Correspondance de Voltaire/1764/Lettre 5639

Correspondance : année 1764GarnierŒuvres complètes de Voltaire, tome 43 (p. 204-205).

5639. — À M. LE COMTE D’ARGENTAL[1].
Aux Délices, 6 mai.

J’envoie à mes divins anges, comme je l’ai promis, les corrections qui me paraissent indispensables pour les roués. Il y avait au deuxième acte une contradiction manifeste. Octave disait dans les premiers vers de la première scène qu’il voulait marcher soudain contre Pompée, et à la fin de la même scène Antoine disait : Partons demain pour Rome.

D’ailleurs, la nouvelle leçon me paraît avoir plus de précision et de force.

Je soumets aussi à mes anges la copie d’un petit mémoire que j’envoie à M. Damilaville ; ils décideront si ce mémoire doit être communiqué aux libraires de Paris ou non.
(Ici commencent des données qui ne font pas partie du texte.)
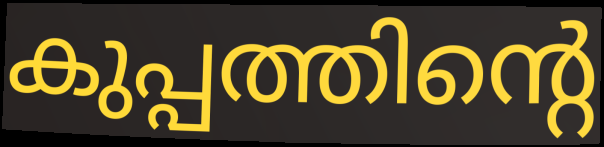
കുപ്പത്തിന്റെ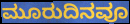
ಮೂರುದಿನವೂ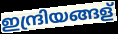
ഇന്ദ്രിയങ്ങള്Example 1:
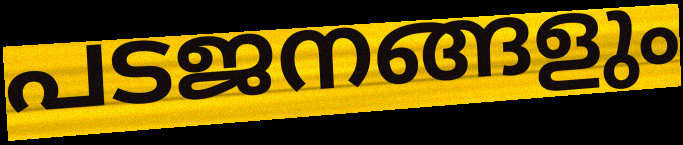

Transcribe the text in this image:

പടജനങ്ങളും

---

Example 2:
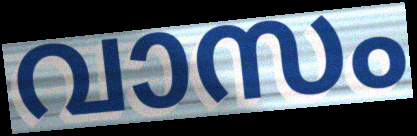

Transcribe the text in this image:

വാസം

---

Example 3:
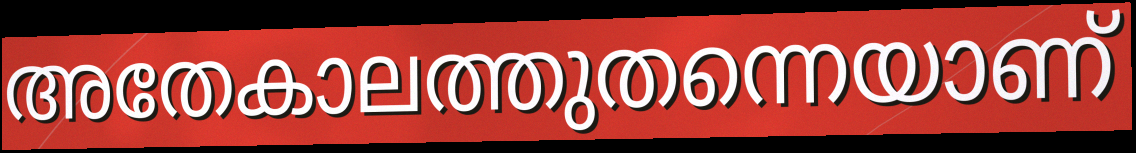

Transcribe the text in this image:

അതേകാലത്തുതന്നെയാണ്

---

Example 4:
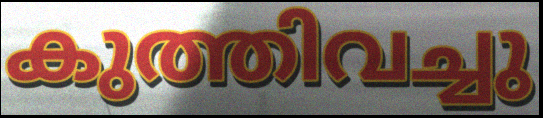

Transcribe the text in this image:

കുത്തിവച്ചു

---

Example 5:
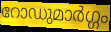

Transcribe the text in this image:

റോഡുമാർഗ്ഗംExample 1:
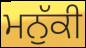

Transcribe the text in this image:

ਮਨੁੱਕੀ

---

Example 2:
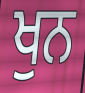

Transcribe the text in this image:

ਖੁਨ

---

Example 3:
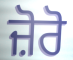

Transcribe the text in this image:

ਜ਼ੋਰੋ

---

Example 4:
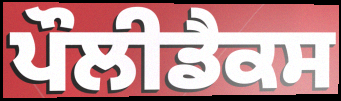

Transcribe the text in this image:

ਪੌਲੀਡੈਕਸ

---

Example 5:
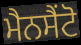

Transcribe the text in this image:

ਮੈਨਸੈਂਟੋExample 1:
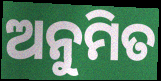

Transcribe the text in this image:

ଅନୁମିତ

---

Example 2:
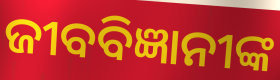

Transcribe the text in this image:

ଜୀବବିଜ୍ଞାନୀଙ୍କ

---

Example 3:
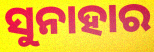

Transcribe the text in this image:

ସୁନାହାର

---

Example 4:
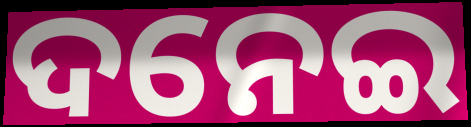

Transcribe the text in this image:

ଦନେଇ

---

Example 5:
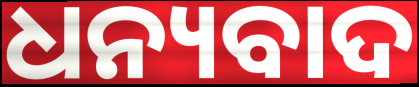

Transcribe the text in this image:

ଧନ୍ୟବାଦ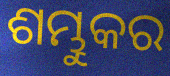
ଶମ୍ଭୁକର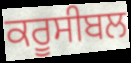
ਕਰੂਸੀਬਲ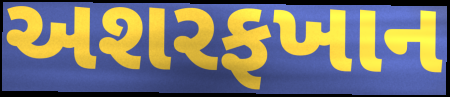
અશરફખાન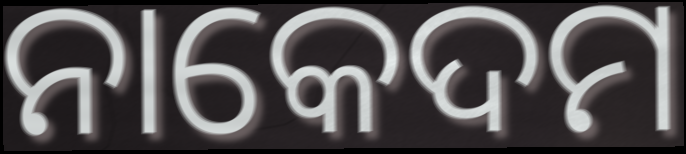
ନାକେଦମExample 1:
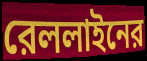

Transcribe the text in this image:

রেললাইনের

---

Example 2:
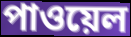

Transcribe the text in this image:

পাওয়েল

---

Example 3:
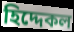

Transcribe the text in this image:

হিদ্দেকল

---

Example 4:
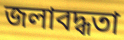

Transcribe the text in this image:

জলাবদ্ধতা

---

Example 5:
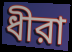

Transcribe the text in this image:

ধীরা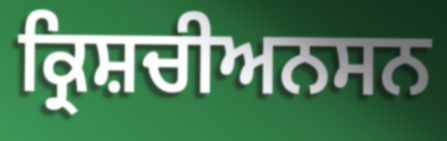
ਕ੍ਰਿਸ਼ਚੀਅਨਸਨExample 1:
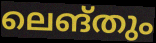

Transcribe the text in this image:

ലെങ്തും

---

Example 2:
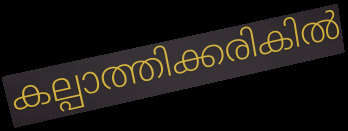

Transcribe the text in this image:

കല്പാത്തിക്കരികിൽ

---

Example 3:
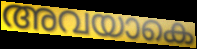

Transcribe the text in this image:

അവയാകെ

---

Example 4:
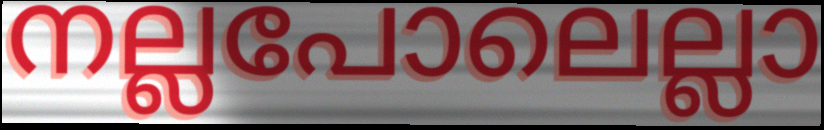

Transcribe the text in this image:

നല്ലപോലെല്ലാ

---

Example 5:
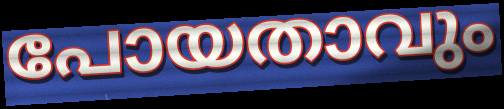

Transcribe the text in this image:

പോയതാവുംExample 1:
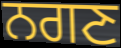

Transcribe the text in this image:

ਨਗਣ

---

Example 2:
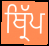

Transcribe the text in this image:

ਥ੍ਰਿੱਪ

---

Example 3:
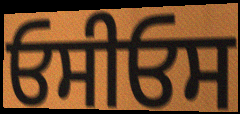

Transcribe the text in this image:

ਓਸੀਓਸ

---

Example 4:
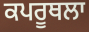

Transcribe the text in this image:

ਕਪਰੂਥਲਾ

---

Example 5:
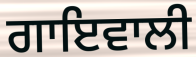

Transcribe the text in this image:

ਗਾਇਵਾਲੀ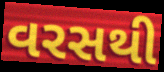
વરસથી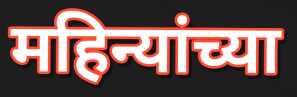
महिन्यांच्या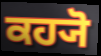
ਕਹ੍ਯੋ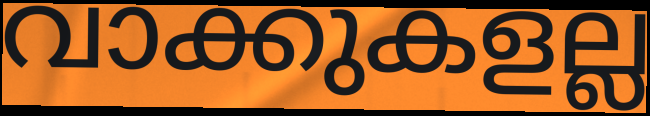
വാക്കുകളല്ലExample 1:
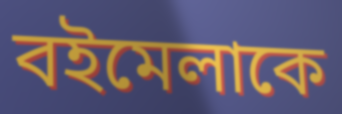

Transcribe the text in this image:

বইমেলাকে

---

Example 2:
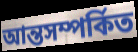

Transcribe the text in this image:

আন্তসম্পর্কিত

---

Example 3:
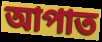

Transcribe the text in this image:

আপাত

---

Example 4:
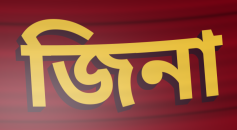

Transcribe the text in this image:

জিনা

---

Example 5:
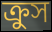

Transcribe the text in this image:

ক্রুস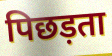
पिछड़ता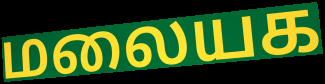
மலையக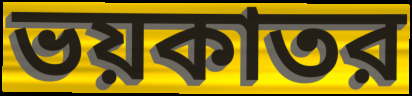
ভয়কাতর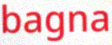
bagna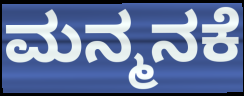
ಮನ್ಮನಕೆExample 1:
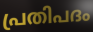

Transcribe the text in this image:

പ്രതിപദം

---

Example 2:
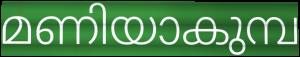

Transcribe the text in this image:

മണിയാകുമ്പ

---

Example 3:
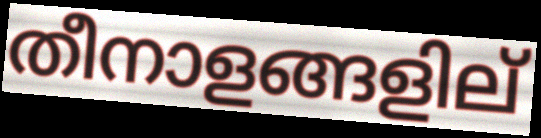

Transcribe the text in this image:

തീനാളങ്ങളില്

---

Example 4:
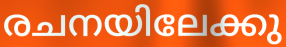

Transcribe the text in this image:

രചനയിലേക്കു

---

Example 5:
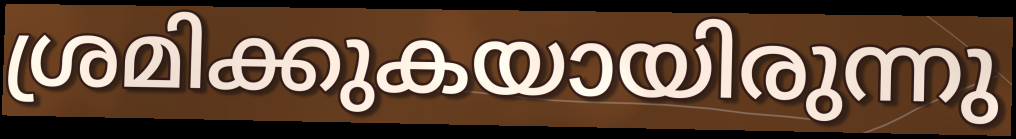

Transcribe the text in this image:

ശ്രമിക്കുകയായിരുന്നു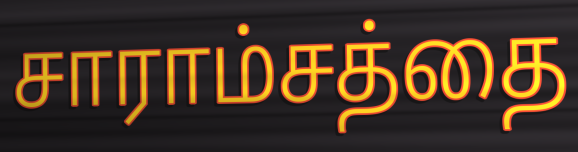
சாராம்சத்தைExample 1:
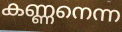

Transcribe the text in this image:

കണ്ണനെന്ന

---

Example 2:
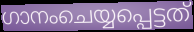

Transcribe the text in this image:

ഗാനംചെയ്യപ്പെട്ടത്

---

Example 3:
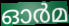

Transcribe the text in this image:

ഓർമ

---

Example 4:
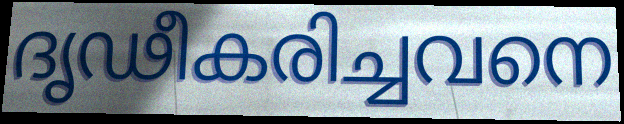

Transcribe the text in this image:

ദൃഢീകരിച്ചവനെ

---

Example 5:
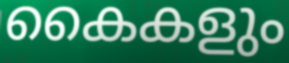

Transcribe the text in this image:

കൈകളും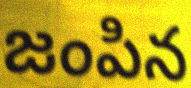
జంపినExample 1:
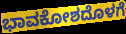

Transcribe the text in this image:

ಭಾವಕೋಶದೊಳಗೆ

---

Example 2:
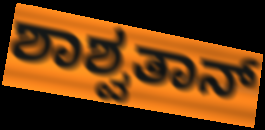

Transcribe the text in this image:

ಶಾಶ್ವತಾನ್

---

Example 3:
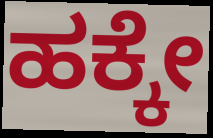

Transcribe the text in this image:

ಹಕ್ಕೇ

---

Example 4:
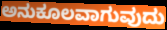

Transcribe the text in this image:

ಅನುಕೂಲವಾಗುವುದು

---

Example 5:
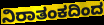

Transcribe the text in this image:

ನಿರಾತಂಕದಿಂದ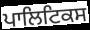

Je prends aussi la liberté de mettre dans ce paquet une lettre pour M. Afforti. Ce n’est pas que je connaisse M. Afforti ; je ne sais qui il est ; mais on m’a dit qu’il est chargé par M. le duc de Praslin de rédiger le rapport de l’affaire des dîmes. Mes anges voudront-ils bien avoir la bonté de lui faire passer cette lettre de Mme Denis ? C’est à elle d’écrire, puisque les dîmes lui appartiennent et que je lui ai donné la terre de Ferney, et que c’est à elle à captiver la bienveillance dudit M. Afforti.

Je vais écrire à M. le maréchal de Richelieu, à Bordeaux, au sujet de l’inimitable acteur Bellecour[2]. Je me flatte qu’étant loin du tripot, il sera moins acharné contre le public et contre moi. J’enverrai ensuite au tripot une belle déclaration de ma façon, dans laquelle j’insisterai sur le droit de Grandval, et j’implorerai le bras séculier de M. le duc de Duras.
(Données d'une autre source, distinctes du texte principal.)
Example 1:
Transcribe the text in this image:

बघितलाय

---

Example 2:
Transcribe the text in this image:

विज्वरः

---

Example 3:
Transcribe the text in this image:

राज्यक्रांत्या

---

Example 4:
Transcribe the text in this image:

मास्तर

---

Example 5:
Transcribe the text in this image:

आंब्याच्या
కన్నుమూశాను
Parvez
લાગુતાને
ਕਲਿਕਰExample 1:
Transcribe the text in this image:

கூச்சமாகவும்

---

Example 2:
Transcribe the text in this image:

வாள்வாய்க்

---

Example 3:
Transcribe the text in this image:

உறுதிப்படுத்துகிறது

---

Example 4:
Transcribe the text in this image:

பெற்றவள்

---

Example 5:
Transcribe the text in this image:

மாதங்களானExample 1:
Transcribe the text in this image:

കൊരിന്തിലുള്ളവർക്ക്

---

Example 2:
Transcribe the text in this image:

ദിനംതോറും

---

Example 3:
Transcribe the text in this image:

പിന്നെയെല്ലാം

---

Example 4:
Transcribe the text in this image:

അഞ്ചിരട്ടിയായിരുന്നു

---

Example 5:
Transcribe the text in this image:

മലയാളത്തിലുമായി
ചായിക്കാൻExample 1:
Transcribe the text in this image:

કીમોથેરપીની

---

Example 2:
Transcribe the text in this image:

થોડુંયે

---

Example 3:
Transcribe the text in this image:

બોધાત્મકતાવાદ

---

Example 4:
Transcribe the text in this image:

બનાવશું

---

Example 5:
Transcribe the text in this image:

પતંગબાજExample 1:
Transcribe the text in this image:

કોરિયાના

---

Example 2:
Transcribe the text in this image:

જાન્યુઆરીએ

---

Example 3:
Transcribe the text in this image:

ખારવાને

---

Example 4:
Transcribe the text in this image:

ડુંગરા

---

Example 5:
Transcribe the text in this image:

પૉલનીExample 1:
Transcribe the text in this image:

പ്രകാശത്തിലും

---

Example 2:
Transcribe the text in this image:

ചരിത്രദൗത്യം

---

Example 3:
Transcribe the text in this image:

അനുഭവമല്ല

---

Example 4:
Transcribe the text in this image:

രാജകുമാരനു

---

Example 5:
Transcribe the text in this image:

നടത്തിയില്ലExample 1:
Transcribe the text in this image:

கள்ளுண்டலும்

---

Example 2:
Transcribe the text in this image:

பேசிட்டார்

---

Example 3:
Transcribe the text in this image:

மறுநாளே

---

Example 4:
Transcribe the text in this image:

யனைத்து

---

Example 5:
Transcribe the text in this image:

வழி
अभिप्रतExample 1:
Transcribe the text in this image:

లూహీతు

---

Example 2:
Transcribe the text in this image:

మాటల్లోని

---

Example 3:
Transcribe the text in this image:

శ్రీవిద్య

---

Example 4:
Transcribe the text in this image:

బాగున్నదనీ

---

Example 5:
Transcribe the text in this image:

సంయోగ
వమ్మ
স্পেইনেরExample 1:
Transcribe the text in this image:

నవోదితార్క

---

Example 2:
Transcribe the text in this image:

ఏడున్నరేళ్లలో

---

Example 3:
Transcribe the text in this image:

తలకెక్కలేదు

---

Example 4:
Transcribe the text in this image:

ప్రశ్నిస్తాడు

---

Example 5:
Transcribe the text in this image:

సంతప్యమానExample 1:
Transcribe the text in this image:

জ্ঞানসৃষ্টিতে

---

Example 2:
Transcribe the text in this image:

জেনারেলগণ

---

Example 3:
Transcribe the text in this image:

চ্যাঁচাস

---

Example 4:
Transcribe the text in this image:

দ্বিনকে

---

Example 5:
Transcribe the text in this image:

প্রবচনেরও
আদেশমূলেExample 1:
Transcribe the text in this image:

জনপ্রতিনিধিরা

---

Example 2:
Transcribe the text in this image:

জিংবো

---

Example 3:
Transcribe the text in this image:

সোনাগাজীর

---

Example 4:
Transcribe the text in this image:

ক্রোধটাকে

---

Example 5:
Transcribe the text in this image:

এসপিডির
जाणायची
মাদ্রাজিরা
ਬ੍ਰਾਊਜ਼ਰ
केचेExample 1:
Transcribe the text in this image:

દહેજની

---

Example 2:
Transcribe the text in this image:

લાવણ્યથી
Si mes anges ont quelque autre chose à me commander, je suis à leurs ordres, et je me mets à l’ombre de leurs ailes avec respect et tendresse.
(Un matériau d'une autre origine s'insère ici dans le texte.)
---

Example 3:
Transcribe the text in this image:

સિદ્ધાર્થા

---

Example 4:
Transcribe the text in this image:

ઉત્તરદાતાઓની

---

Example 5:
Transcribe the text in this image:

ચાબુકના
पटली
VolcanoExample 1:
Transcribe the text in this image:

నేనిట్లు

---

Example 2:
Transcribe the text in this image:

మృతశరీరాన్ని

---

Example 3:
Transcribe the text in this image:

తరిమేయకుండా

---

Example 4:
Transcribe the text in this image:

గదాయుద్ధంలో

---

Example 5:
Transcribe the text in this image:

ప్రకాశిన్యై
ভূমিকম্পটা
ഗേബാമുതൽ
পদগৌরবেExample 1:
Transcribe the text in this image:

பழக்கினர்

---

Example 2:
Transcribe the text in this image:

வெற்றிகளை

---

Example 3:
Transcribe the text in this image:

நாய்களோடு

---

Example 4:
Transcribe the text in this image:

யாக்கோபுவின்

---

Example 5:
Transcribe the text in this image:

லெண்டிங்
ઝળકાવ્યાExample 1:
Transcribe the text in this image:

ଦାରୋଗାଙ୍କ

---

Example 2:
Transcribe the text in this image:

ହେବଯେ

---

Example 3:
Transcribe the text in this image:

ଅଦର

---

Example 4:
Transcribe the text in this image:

  1. Éditeurs, de Cayrol et François.
  2. Voyez la lettre à d’Argental du 10 avril.

    — Bellecour débuta en 1751, dans la tragédie, par le rôle d’Achille, où il réussit médiocrement. Mais il prit une éclatante revanche dans la comédie, et, ne pouvant lutter contre Lekain, il devint l’émule de Grandval. Il représentait l’impertinence des grands seigneurs, la fatuité des petits-maitres et la galanterie souvent avinée des marquis de la Régence avec une vérité et une aisance parfaites. Le Chevalier à la mode, le marquis de Turcaret, le Dissipateur, le comte Almaviva, étaient les rôles où triomphait surtout son talent comique, joint à un bel extérieur. (A. F.)